The sorted window [1,2,3,4,5] has median 3.

Python

python
import wickra as ta

q = ta.RollingQuantile(5, 0.5)
for x in [5.0, 1.0, 3.0, 2.0, 4.0]:
    print(x, '->', q.update(x))

Output:

5.0 -> None
1.0 -> None
3.0 -> None
2.0 -> None
4.0 -> 3.0

Node

javascript
const ta = require('wickra');
const q = new ta.RollingQuantile(5, 0.5);
for (const x of [5, 1, 3, 2, 4]) console.log(x, '->', q.update(x));

Output:

5 -> null
1 -> null
3 -> null
2 -> null
4 -> 3

Interpretation

Rolling quantiles turn any series into distribution-aware thresholds: a price above its rolling 90th percentile is stretched; volatility split at the 25th/75th percentiles defines regimes (this is the building block of RegimeLabel); robust band edges ignore the tails.

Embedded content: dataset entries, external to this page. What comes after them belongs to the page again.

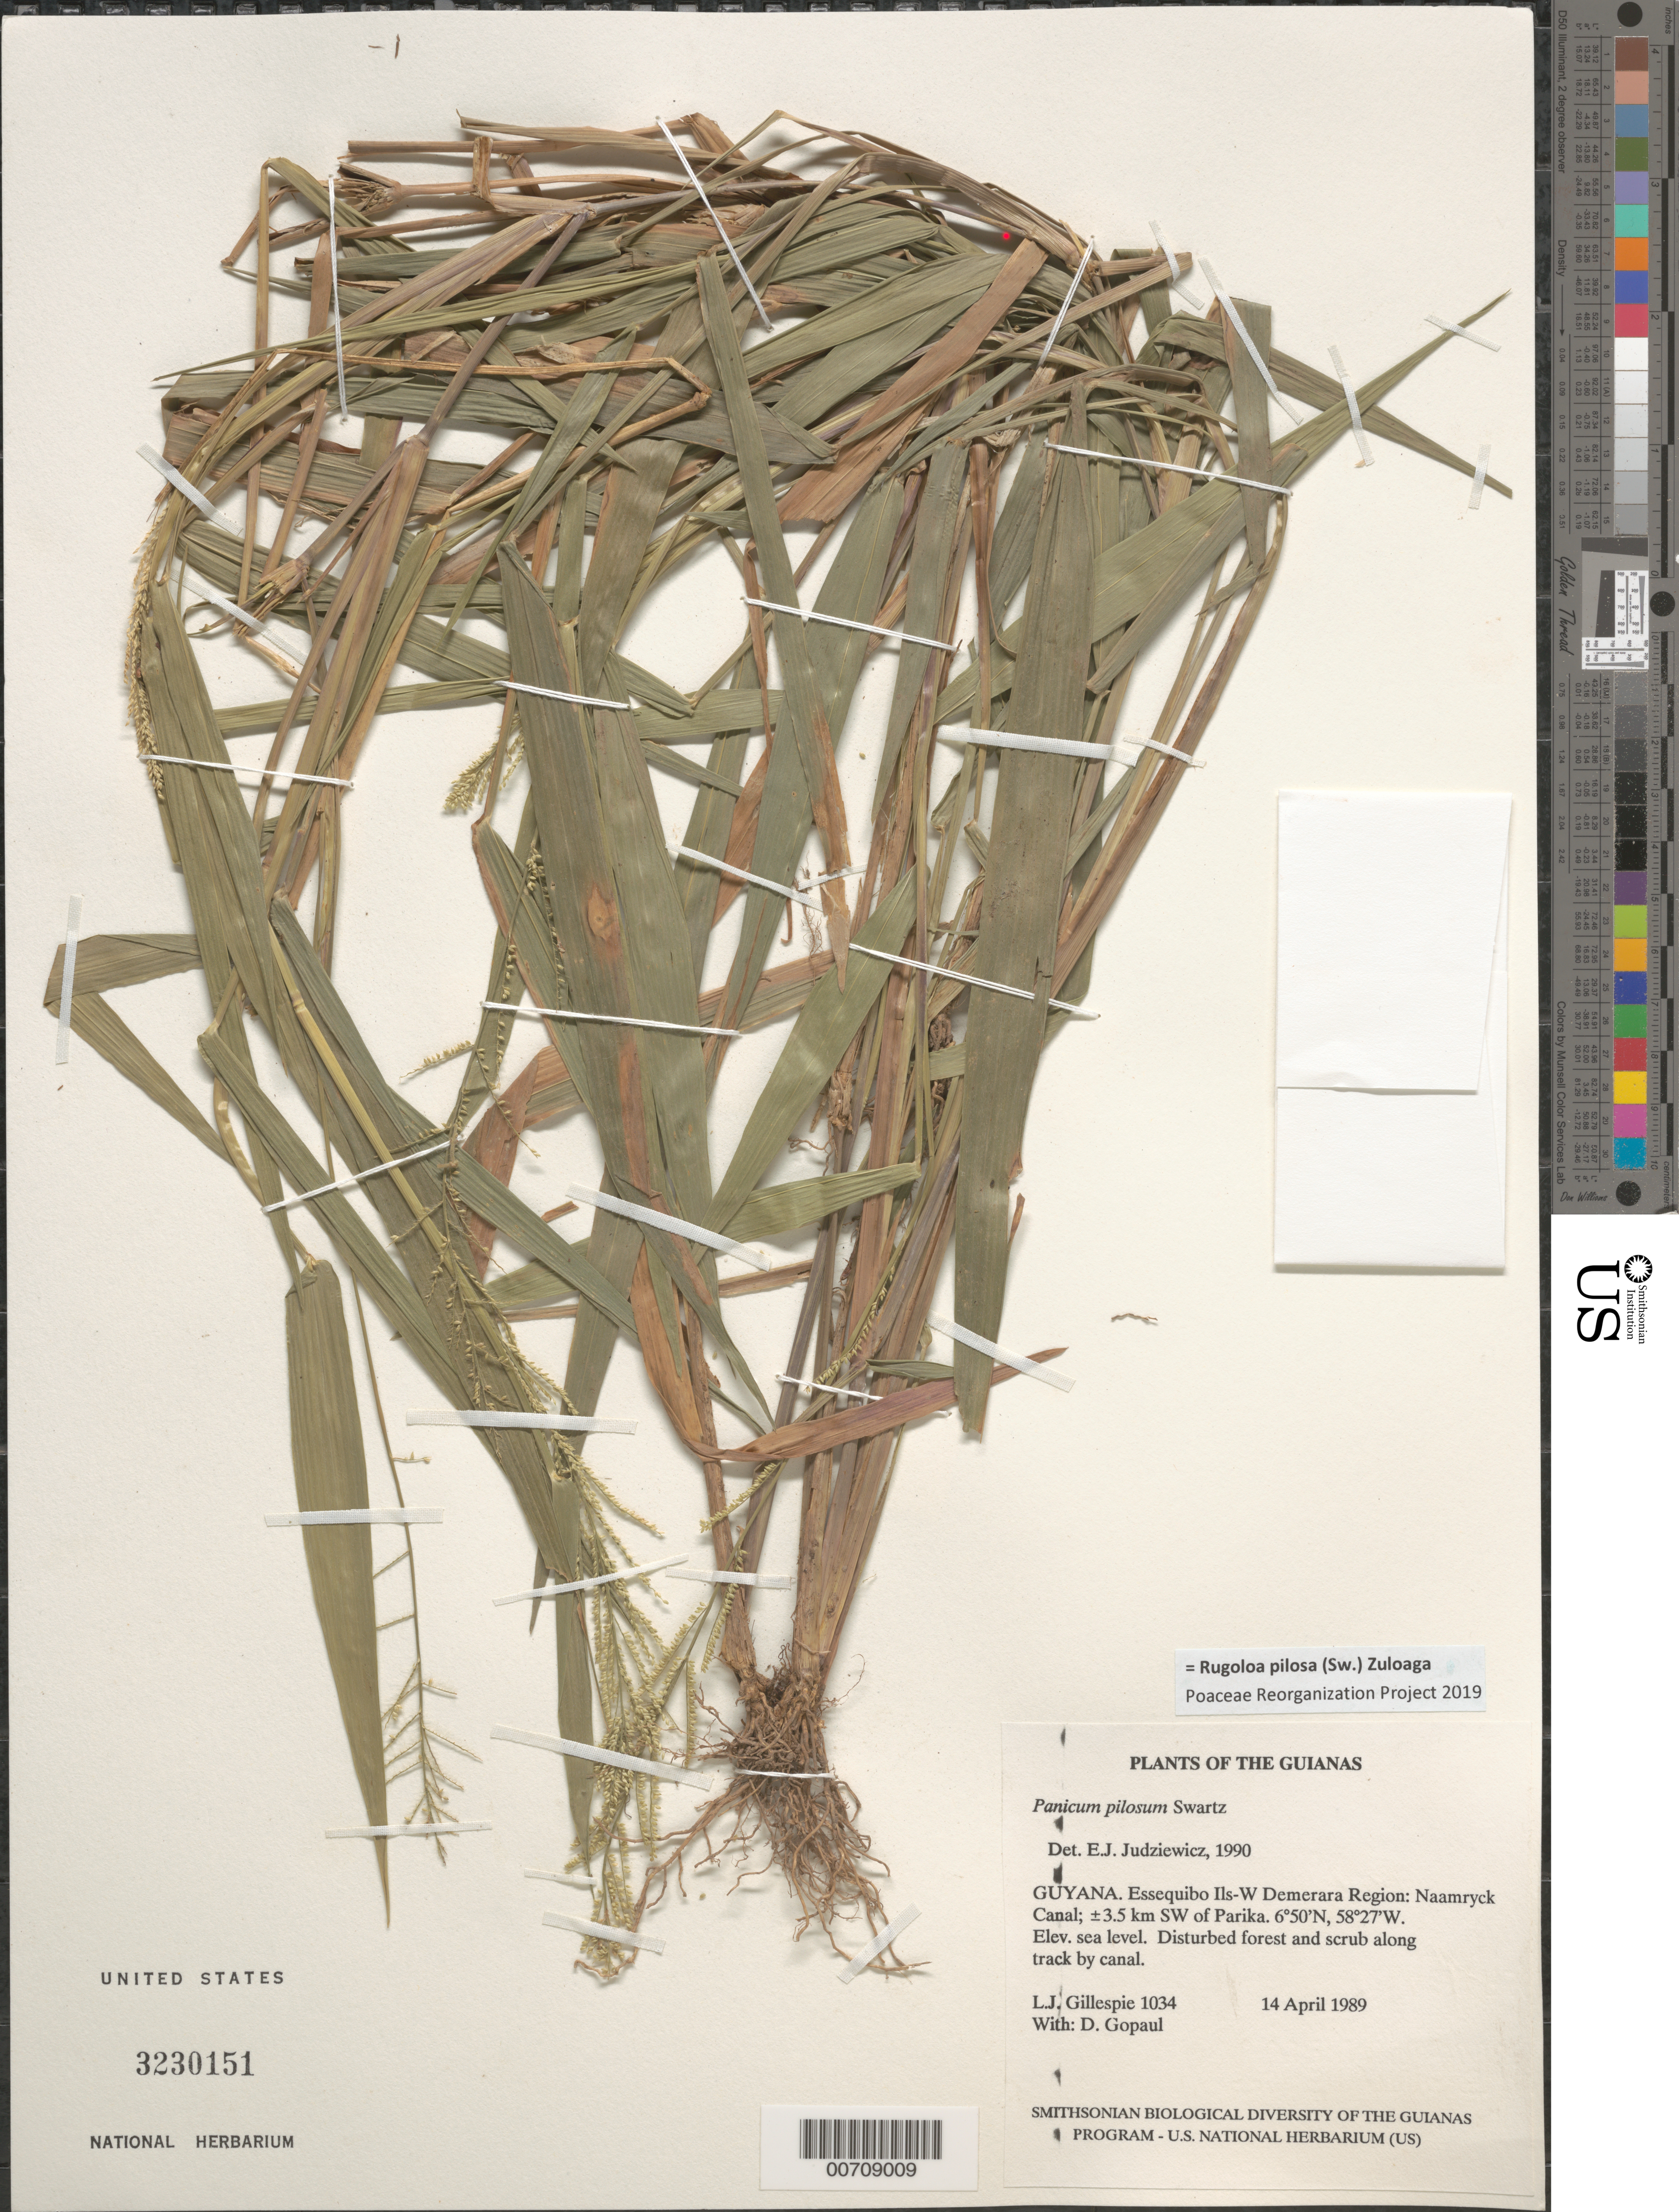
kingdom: Plantae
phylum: Tracheophyta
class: Liliopsida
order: Poales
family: Poaceae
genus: Panicum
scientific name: Panicum pilosum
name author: Sw.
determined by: Judziewicz, E. J.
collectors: L. J. Gillespie & D. Gopaul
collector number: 1034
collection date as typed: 14 April 1989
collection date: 1989-04-14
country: Guyana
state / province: Essequibo Isl-W. Demerara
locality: Naamryck Canal; ±3.5 km SW of Parika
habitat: Disturbed forest and scrub along track by canal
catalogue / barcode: US 3230151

The median (quantile = 0.5) is a robust alternative to a moving average.

Common pitfalls

  • Cost. Each update sorts the window (O(period log period)). For very large periods on hot paths this is heavier than a running mean — keep the window modest.
  • Quantile vs percentile. quantile here is a fraction in [0, 1], not a percentile in [0, 100]. Pass 0.9, not 90.

References

The type-7 linear-interpolation definition is the default in NumPy (numpy.quantile) and Hyndman & Fan (1996), method 7.